The Honeymoon Oberwolfach Problem: small cases

TL;DR

This paper extends the verification of the Honeymoon Oberwolfach Problem solutions for cases with up to 20 couples using computational methods, building on previous results for smaller cases.

Contribution

The authors computationally verify the Honeymoon Oberwolfach Problem for all cases with up to 20 couples, expanding known solutions beyond previous smaller cases.

Findings

Confirmed solutions for all cases with n ≤ 20 couples.

Extended previous results from n ≤ 9 to n ≤ 20.

Supported the conjecture that solutions exist under necessary conditions.

Abstract

The Honeymoon Oberwolfach Problem HOP$(2m_1,2m_2,\ldots,2m_t)$ asks the following question. Given $n=m_1+m_2+\ldots +m_t$ newlywed couples at a conference and $t$ round tables of sizes $2m_1,2m_2,\ldots,2m_t$, is it possible to arrange the $2n$ participants at these tables for $2n-2$ meals so that each participant sits next to their spouse at every meal, and sits next to every other participant exactly once? A solution to HOP$(2m_1,2m_2,\ldots,2m_t)$ is a decomposition of $K_{2n}+(2n-3)I$, the complete graph $K_{2n}$ with $2n-3$ additional copies of a fixed 1-factor $I$, into 2-factors, each consisting of disjoint $I$-alternating cycles of lengths $2m_1,2m_2,\ldots,2m_t$. The Honeymoon Oberwolfach Problem was introduced in a 2019 paper by Lepine and \v{S}ajna.
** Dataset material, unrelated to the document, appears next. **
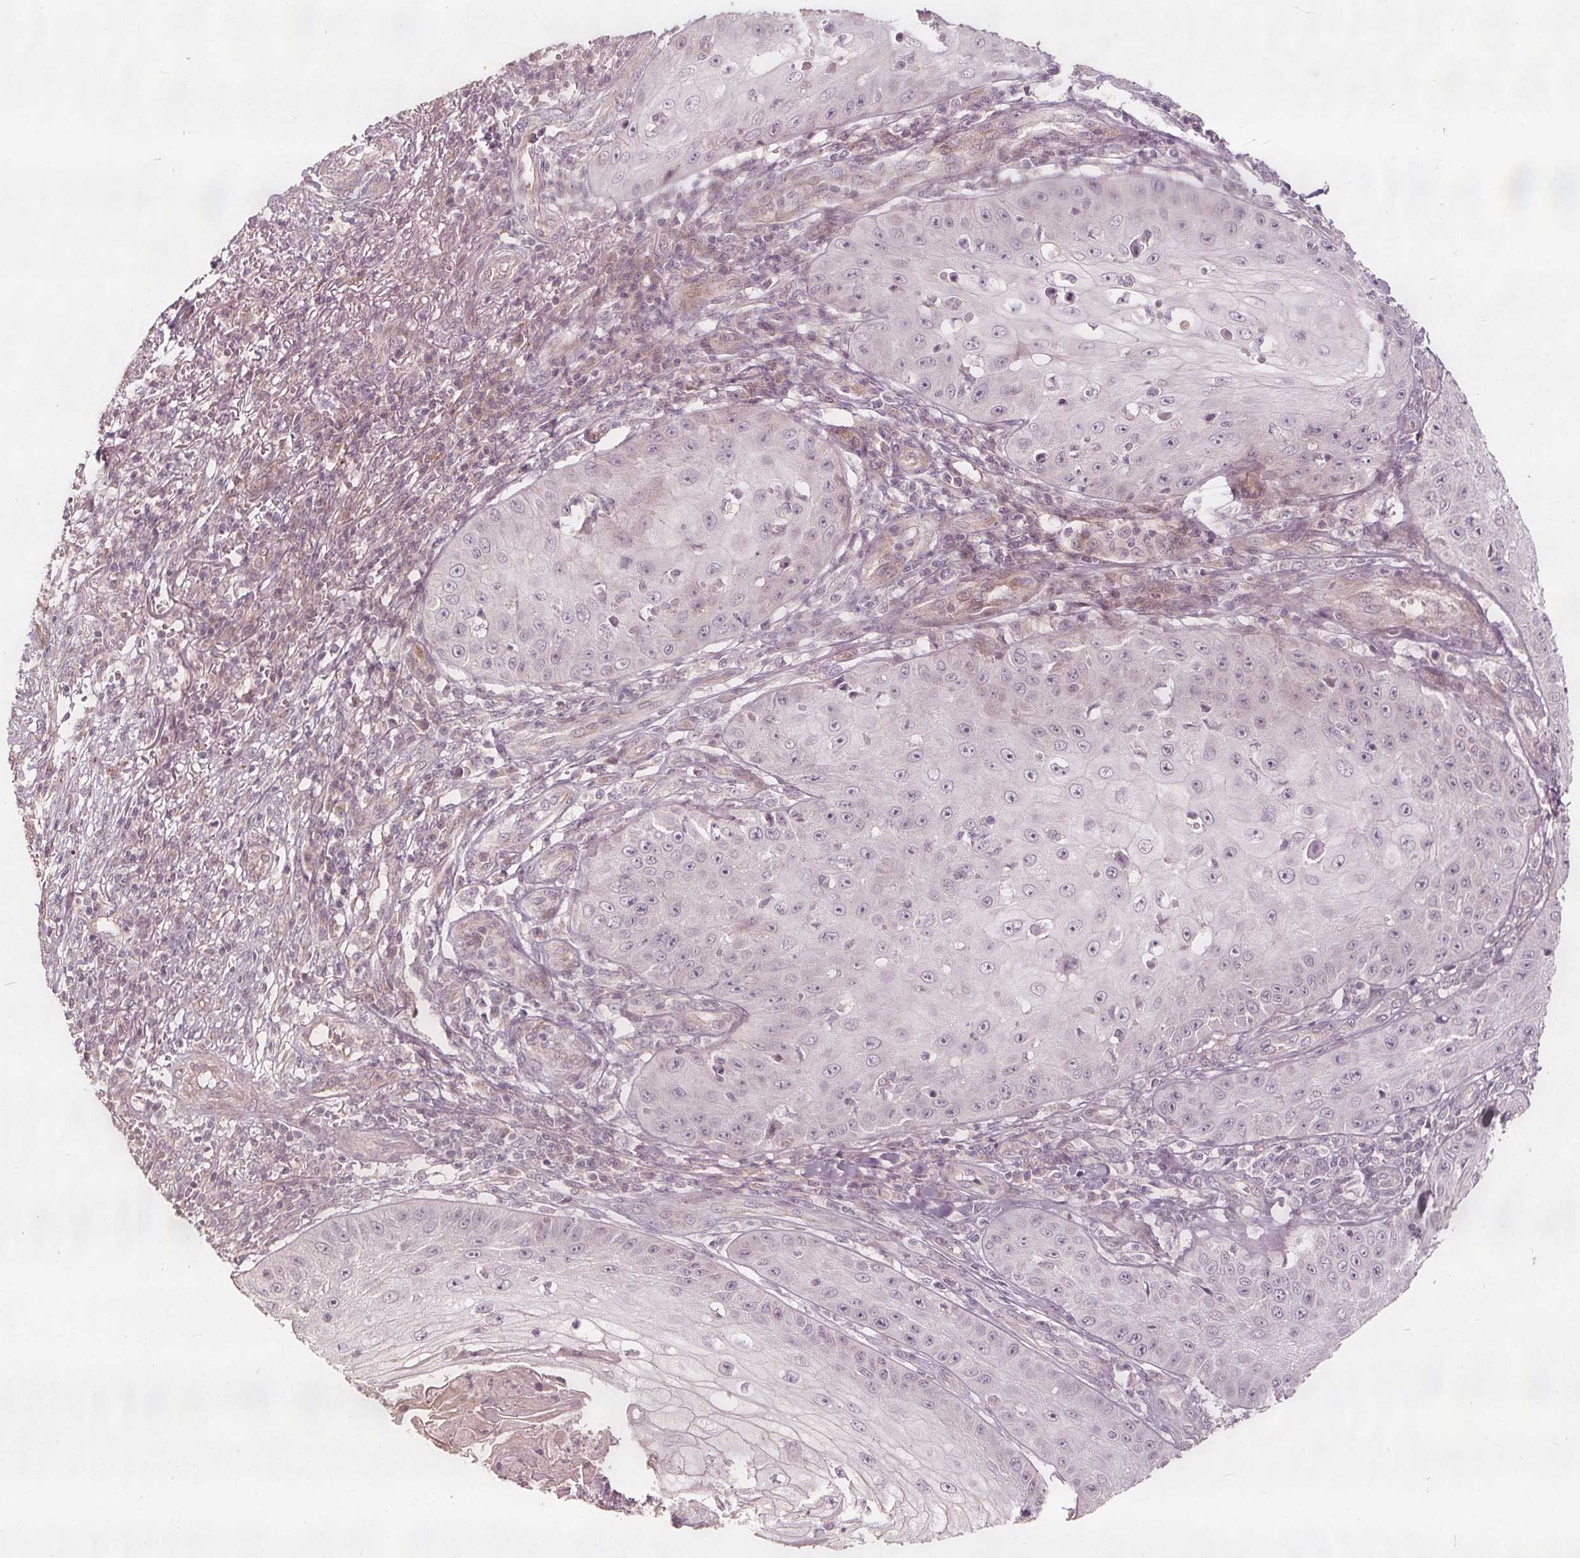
{"staining": {"intensity": "negative", "quantity": "none", "location": "none"}, "tissue": "skin cancer", "cell_type": "Tumor cells", "image_type": "cancer", "snomed": [{"axis": "morphology", "description": "Squamous cell carcinoma, NOS"}, {"axis": "topography", "description": "Skin"}], "caption": "An IHC histopathology image of skin cancer is shown. There is no staining in tumor cells of skin cancer.", "gene": "PTPRT", "patient": {"sex": "male", "age": 70}}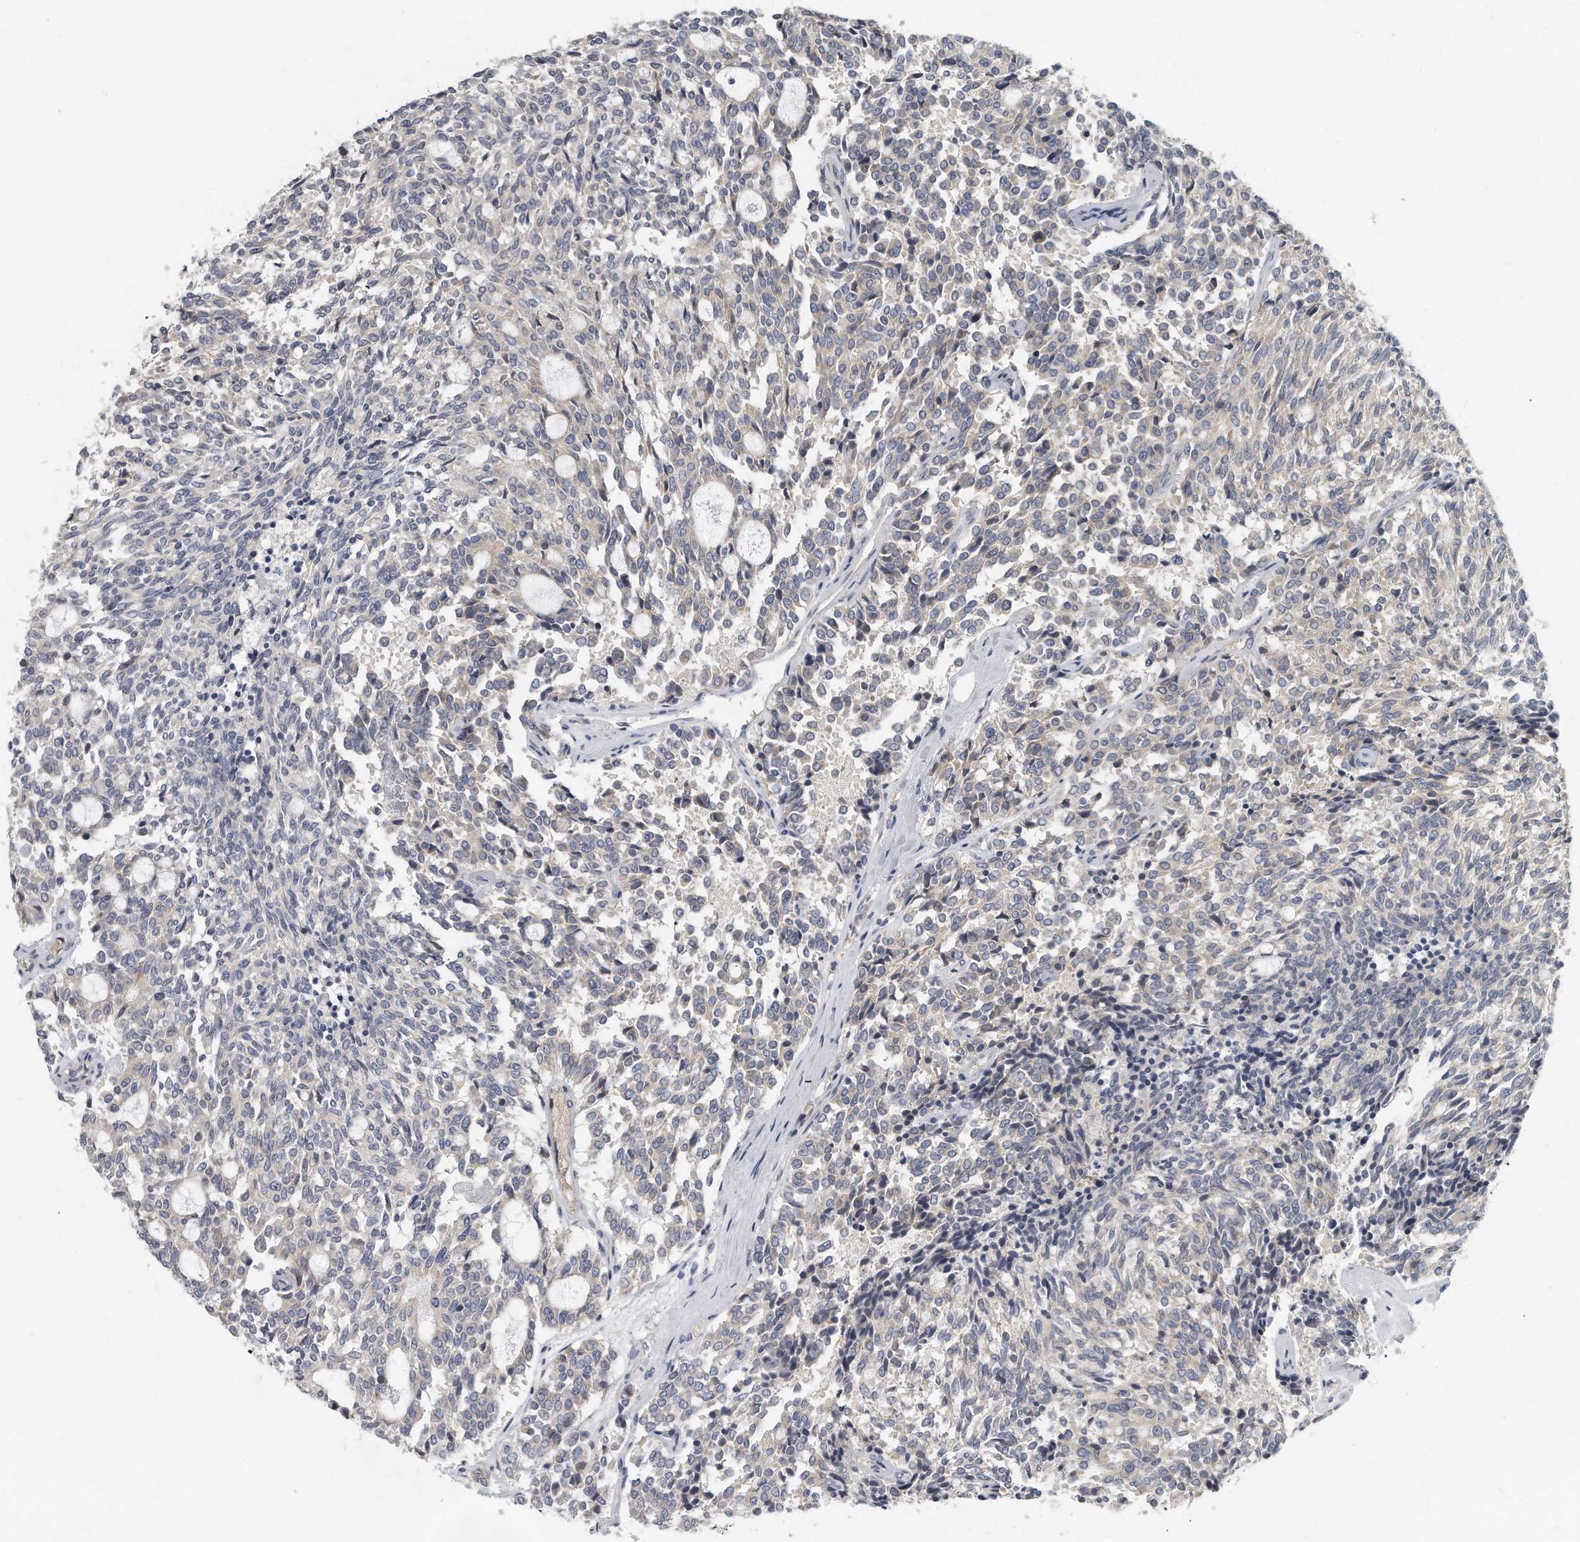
{"staining": {"intensity": "negative", "quantity": "none", "location": "none"}, "tissue": "carcinoid", "cell_type": "Tumor cells", "image_type": "cancer", "snomed": [{"axis": "morphology", "description": "Carcinoid, malignant, NOS"}, {"axis": "topography", "description": "Pancreas"}], "caption": "Immunohistochemistry (IHC) of carcinoid demonstrates no expression in tumor cells.", "gene": "PLEKHA6", "patient": {"sex": "female", "age": 54}}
The authors conjectured that HOP$(2m_1,2m_2,\ldots,$ $2m_t)$ has a solution whenever the obvious necessary conditions are satisfied, and proved the conjecture for several large cases, including the uniform cycle length case $m_1=\ldots=m_t$, and the small cases with $n \le 9$. In the present paper, we extend the latter result to all cases with $n \le 20$ using a computer search.